Not too many people knew this, but Yolanda was also tied into the living tree of this community. She could trace her lineage back to the man (Miguel Salinas) who owned the Ft. Brown property that Charles Stillman eventually tied up in court and drove the family to spend their money trying to reclaim their birthright. I always wondered what she felt to know that the very property where she was working could have been hers if not for the chicanery of Stillman and his fellow robber barons and cutthroats who connived to dispossess them and others of the land.
She even knew the plot where Salinas was buried at the old Santa Rosalia Cemtery behind the levee (now the Border Wall) and between the river and the Impala neighborhood off Southmost.

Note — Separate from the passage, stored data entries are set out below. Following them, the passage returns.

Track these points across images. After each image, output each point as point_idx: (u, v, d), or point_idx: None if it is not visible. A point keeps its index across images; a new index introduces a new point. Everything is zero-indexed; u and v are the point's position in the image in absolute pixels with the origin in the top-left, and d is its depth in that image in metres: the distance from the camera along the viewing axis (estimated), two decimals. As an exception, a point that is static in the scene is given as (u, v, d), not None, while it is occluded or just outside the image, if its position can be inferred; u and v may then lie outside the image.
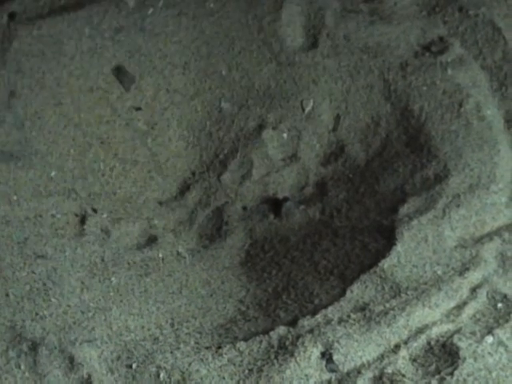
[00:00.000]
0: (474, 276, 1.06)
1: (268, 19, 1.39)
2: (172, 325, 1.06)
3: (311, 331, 1.01)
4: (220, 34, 1.38)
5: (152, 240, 1.23)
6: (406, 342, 1.00)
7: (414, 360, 0.99)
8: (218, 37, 1.38)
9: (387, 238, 1.13)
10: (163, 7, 1.41)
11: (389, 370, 0.97)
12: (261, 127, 1.31)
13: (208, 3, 1.42)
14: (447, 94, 1.27)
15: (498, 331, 1.00)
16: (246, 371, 0.98)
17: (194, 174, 1.32)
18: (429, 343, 1.00)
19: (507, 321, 1.01)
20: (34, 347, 1.00)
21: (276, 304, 1.10)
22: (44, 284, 1.11)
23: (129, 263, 1.18)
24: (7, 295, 1.08)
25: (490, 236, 1.11)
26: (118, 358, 1.00)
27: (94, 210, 1.26)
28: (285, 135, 1.31)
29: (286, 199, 1.25)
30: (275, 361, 0.98)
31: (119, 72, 1.36)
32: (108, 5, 1.41)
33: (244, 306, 1.11)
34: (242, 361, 1.00)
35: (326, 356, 0.99)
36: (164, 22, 1.40)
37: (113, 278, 1.14)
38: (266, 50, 1.36)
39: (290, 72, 1.34)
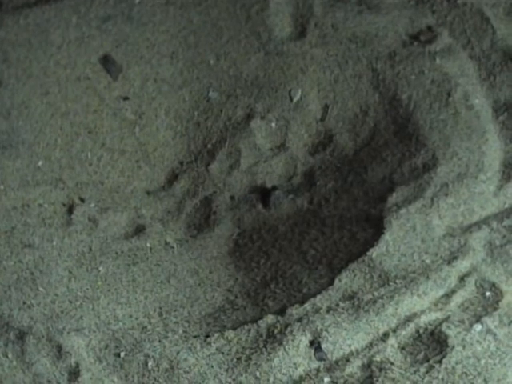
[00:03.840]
0: (463, 265, 1.06)
1: (256, 8, 1.38)
2: (160, 314, 1.06)
3: (300, 320, 1.01)
4: (208, 24, 1.38)
5: (140, 229, 1.22)
6: (394, 331, 1.00)
7: (403, 348, 0.99)
8: (205, 26, 1.38)
9: (375, 227, 1.13)
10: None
11: (377, 358, 0.97)
12: (249, 117, 1.30)
13: (196, -8, 1.41)
14: (435, 84, 1.26)
15: (486, 319, 1.00)
16: (235, 360, 0.98)
17: (181, 163, 1.31)
18: (417, 331, 1.00)
19: (495, 309, 1.01)
20: (22, 336, 0.99)
21: (264, 293, 1.10)
22: (31, 273, 1.10)
23: (116, 253, 1.17)
24: (-6, 284, 1.08)
25: (478, 225, 1.11)
26: (106, 346, 1.00)
27: (82, 200, 1.26)
28: (273, 125, 1.31)
29: (274, 189, 1.25)
30: (264, 349, 0.98)
31: (106, 61, 1.36)
32: (95, -6, 1.40)
33: (232, 295, 1.11)
34: (230, 349, 0.99)
35: (315, 344, 0.98)
36: (151, 12, 1.39)
37: (100, 268, 1.14)
38: (254, 40, 1.36)
39: (278, 61, 1.33)
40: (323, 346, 0.98)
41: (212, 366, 0.98)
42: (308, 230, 1.15)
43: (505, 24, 1.31)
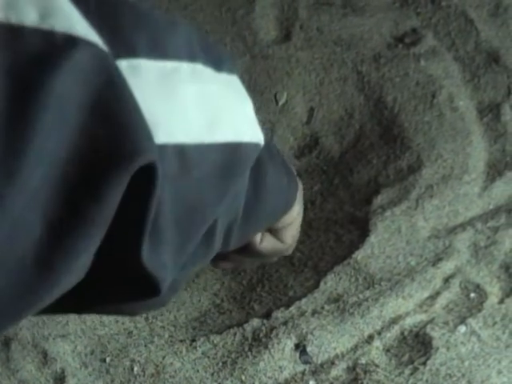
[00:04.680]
0: (447, 266, 1.07)
1: (241, 12, 1.39)
2: (146, 318, 1.06)
3: (285, 323, 1.02)
4: (193, 28, 1.38)
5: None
6: (379, 333, 1.00)
7: (388, 350, 0.99)
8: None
9: (361, 230, 1.13)
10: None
11: (362, 361, 0.98)
12: (235, 120, 1.31)
13: (181, -4, 1.42)
14: (420, 86, 1.27)
15: (470, 321, 1.00)
16: (220, 364, 0.99)
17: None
18: (402, 333, 1.01)
19: (480, 310, 1.02)
20: (7, 343, 0.99)
21: (250, 297, 1.10)
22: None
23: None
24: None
25: (463, 226, 1.12)
26: (92, 352, 1.00)
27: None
28: (259, 128, 1.31)
29: (260, 192, 1.25)
30: (249, 353, 0.99)
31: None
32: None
33: (218, 298, 1.11)
34: (216, 353, 1.00)
35: (300, 348, 0.99)
36: (137, 16, 1.39)
37: (87, 273, 1.14)
38: (240, 43, 1.36)
39: (264, 65, 1.34)
40: (308, 349, 0.99)
41: (198, 371, 0.98)
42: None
43: (489, 25, 1.32)
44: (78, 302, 0.53)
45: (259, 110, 1.32)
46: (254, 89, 1.33)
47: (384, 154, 1.22)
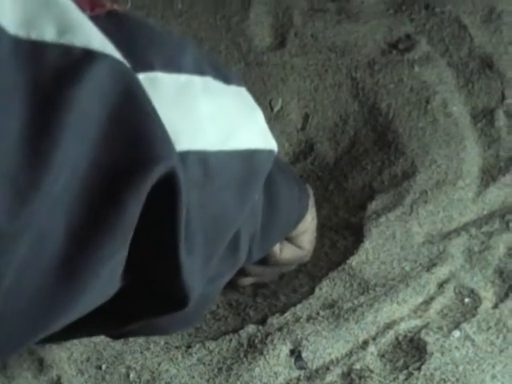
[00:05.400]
0: (442, 271, 1.07)
1: (236, 19, 1.40)
2: (142, 325, 1.06)
3: (280, 329, 1.02)
4: (188, 35, 1.39)
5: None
6: (374, 338, 1.01)
7: (382, 356, 1.00)
8: (186, 37, 1.38)
9: (355, 235, 1.14)
10: (131, 9, 1.42)
11: (357, 366, 0.98)
12: (230, 127, 1.31)
13: (176, 4, 1.42)
14: (414, 91, 1.28)
15: (464, 325, 1.01)
16: (216, 370, 0.99)
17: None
18: (397, 339, 1.01)
19: (474, 315, 1.02)
20: (-5, 359, 1.00)
21: (246, 303, 1.10)
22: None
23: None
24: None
25: (457, 231, 1.12)
26: (88, 359, 1.00)
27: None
28: (254, 134, 1.31)
29: (256, 198, 1.26)
30: (244, 359, 0.99)
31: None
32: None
33: (214, 305, 1.11)
34: (211, 360, 1.00)
35: (295, 353, 0.99)
36: (132, 24, 1.40)
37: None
38: (235, 50, 1.37)
39: (259, 72, 1.34)
40: (303, 354, 0.99)
41: (193, 377, 0.99)
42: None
43: (482, 31, 1.32)
44: (107, 321, 0.53)
45: (254, 116, 1.32)
46: (248, 95, 1.33)
47: (378, 160, 1.23)
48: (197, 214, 0.51)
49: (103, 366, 1.00)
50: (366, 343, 1.00)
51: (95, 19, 0.46)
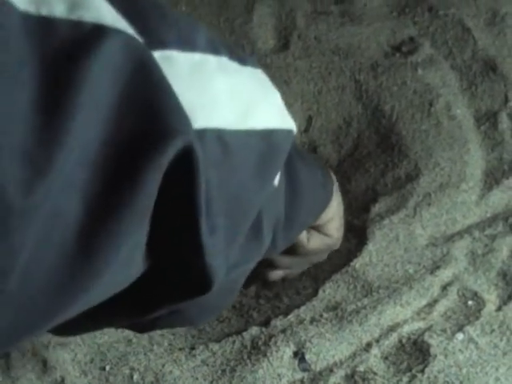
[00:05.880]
0: (445, 274, 1.07)
1: (239, 21, 1.40)
2: (145, 327, 1.06)
3: (284, 331, 1.02)
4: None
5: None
6: (377, 341, 1.01)
7: (386, 358, 1.00)
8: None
9: (359, 238, 1.14)
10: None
11: (361, 369, 0.98)
12: (233, 129, 1.31)
13: (180, 6, 1.43)
14: (418, 94, 1.28)
15: (468, 328, 1.01)
16: (219, 372, 0.99)
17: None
18: (400, 341, 1.01)
19: (477, 318, 1.02)
20: (7, 351, 1.00)
21: (249, 305, 1.11)
22: (17, 288, 1.11)
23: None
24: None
25: (460, 234, 1.12)
26: (92, 360, 1.01)
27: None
28: (257, 137, 1.32)
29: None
30: (248, 361, 0.99)
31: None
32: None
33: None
34: (215, 361, 1.00)
35: (299, 355, 0.99)
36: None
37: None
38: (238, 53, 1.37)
39: (262, 74, 1.34)
40: (307, 356, 0.99)
41: (197, 378, 0.99)
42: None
43: (485, 34, 1.32)
44: (130, 309, 0.53)
45: (257, 118, 1.32)
46: (252, 98, 1.33)
47: (382, 163, 1.23)
48: (216, 193, 0.50)
49: (107, 367, 1.00)
50: (369, 345, 1.00)
51: None
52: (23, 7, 0.41)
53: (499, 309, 1.03)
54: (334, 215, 0.95)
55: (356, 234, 1.15)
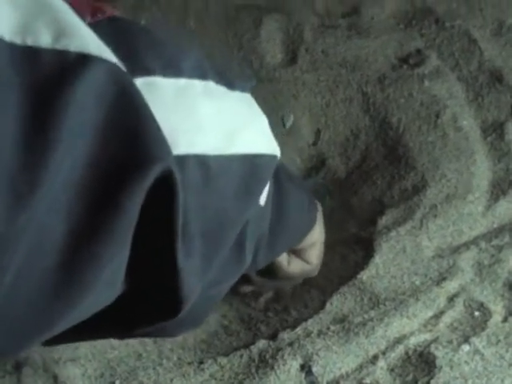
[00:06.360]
0: (451, 285, 1.08)
1: (247, 37, 1.41)
2: (155, 341, 1.08)
3: (291, 344, 1.03)
4: (202, 53, 1.40)
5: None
6: (384, 353, 1.02)
7: (392, 370, 1.00)
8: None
9: (366, 250, 1.15)
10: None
11: (367, 381, 0.99)
12: (243, 143, 1.33)
13: (188, 22, 1.44)
14: (424, 106, 1.28)
15: (474, 339, 1.01)
16: (227, 385, 1.00)
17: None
18: (406, 353, 1.02)
19: (483, 329, 1.03)
20: (18, 367, 1.02)
21: (258, 318, 1.12)
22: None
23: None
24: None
25: (466, 245, 1.13)
26: (102, 375, 1.02)
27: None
28: (267, 150, 1.33)
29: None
30: (256, 374, 1.00)
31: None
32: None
33: (226, 320, 1.13)
34: (223, 375, 1.01)
35: (306, 368, 1.00)
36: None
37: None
38: (246, 67, 1.38)
39: (270, 88, 1.36)
40: (314, 369, 1.00)
41: (205, 392, 1.00)
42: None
43: (492, 45, 1.33)
44: (111, 326, 0.54)
45: (266, 132, 1.34)
46: (260, 112, 1.35)
47: (389, 175, 1.24)
48: (196, 216, 0.52)
49: (117, 382, 1.01)
50: (375, 357, 1.01)
51: (96, 25, 0.48)
52: (9, 38, 0.42)
53: (505, 320, 1.04)
54: (316, 241, 0.96)
55: (363, 246, 1.16)
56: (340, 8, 1.44)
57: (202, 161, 0.52)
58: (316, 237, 0.93)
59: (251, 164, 0.58)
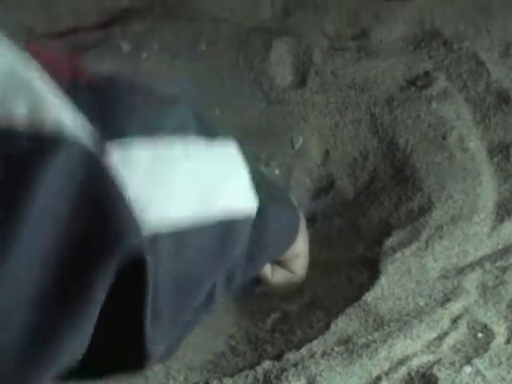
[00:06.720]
0: (455, 306, 1.09)
1: (258, 59, 1.43)
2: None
3: (295, 365, 1.04)
4: (212, 75, 1.43)
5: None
6: (387, 374, 1.03)
7: (395, 391, 1.01)
8: (210, 77, 1.42)
9: (371, 271, 1.16)
10: (157, 51, 1.46)
11: (370, 402, 1.00)
12: (253, 164, 1.34)
13: (200, 45, 1.46)
14: (432, 127, 1.30)
15: (476, 361, 1.02)
16: (232, 406, 1.02)
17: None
18: (409, 374, 1.03)
19: (486, 350, 1.04)
20: None
21: (264, 339, 1.13)
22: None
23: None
24: None
25: (472, 266, 1.14)
26: (109, 395, 1.04)
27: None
28: (276, 171, 1.35)
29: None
30: (260, 395, 1.02)
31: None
32: (104, 49, 1.46)
33: (234, 341, 1.14)
34: (228, 396, 1.03)
35: (309, 389, 1.01)
36: (158, 66, 1.44)
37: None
38: (257, 89, 1.40)
39: (280, 110, 1.38)
40: (317, 390, 1.01)
41: (210, 413, 1.01)
42: (307, 275, 1.17)
43: (499, 66, 1.34)
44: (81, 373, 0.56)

The problem was, she said, that when the space ran out at the old cemeteries, the bodies of other family members were often stacked atop the existing graves.
When the late Johnny Balli was struggling to get recognition in the courts and in the local press that his family had been robbed of the land consisting of most of SPI, he and other Balli heirs  turned to Yolanda to compile the complex and gnarled family genealogy that would buttress their claim.
Just as she helped Ramirez-Garcia trace the roots of her ancestors, many local families also turned to her for help in finding theirs. She worked in the days before Internet date bases, when the research was done through baptism records, Mormon catalogues, and other church and local government records.
Natalia was right and we echo her sentiments.
"May the work she loved be followed up by others who loved Yolanda Z. Gonzalez, "the Genealogy Lady,” preserving histories of the original Spanish settlers and their descendants. Her dedication was fabulous to the community."

6 comments:

Anonymous said...

There are other families that have made an mpact on the future Brownsville and the county. There are families in that cementary that you did not mention in your blogger that were life long time pironeer families and well before some of these people you mentioned in your blogger. I happen to be one of those pironeer families members of Brownsville that first settled here and that you excluded from you list of people mentioned. Some or most of those families also held very important positions and also in politics as well. I believe before you such comments in your blogger of certain people buried in that cementary that credit all the others too.... These people you mentioned may have had a fraction to do with city and county but there are others in there that also contributed to the future of the city and the county... I was offended not just for me but for those pironeer families that didn't credit by mentioning there names. I am sure Mr. Fernandez who made it his life to study, research and to try to conserve this old cementaries can or could provide you with an accurate excessment of those families and people who are buried there....

Anonymous said...

It is indeed a great loss. Now those that she had helped need to keep her knowledge alive by sharing it with their own relatives.

Anonymous said...

Nora Torres Balli
I remember Yolanda Gonzalez very fondly; never too busy to help. She was truly a Brownsville legend to many. Brownsville is rich in history. As parents, we should pass our history on to our children, It helps them understand where they come from and it also preserves our traditions.

Anonymous said...

When did she die?

Anonymous said...

Yolanda Gonzalez pass away in December and it took you a month to write about her. What? No one paid you to honor her so she was put on the back burner?

Anonymous said...

11:55 go get laid, sometimes we write early and sometimes we write late.

Si no te gusta why didn't you write to the BH editor?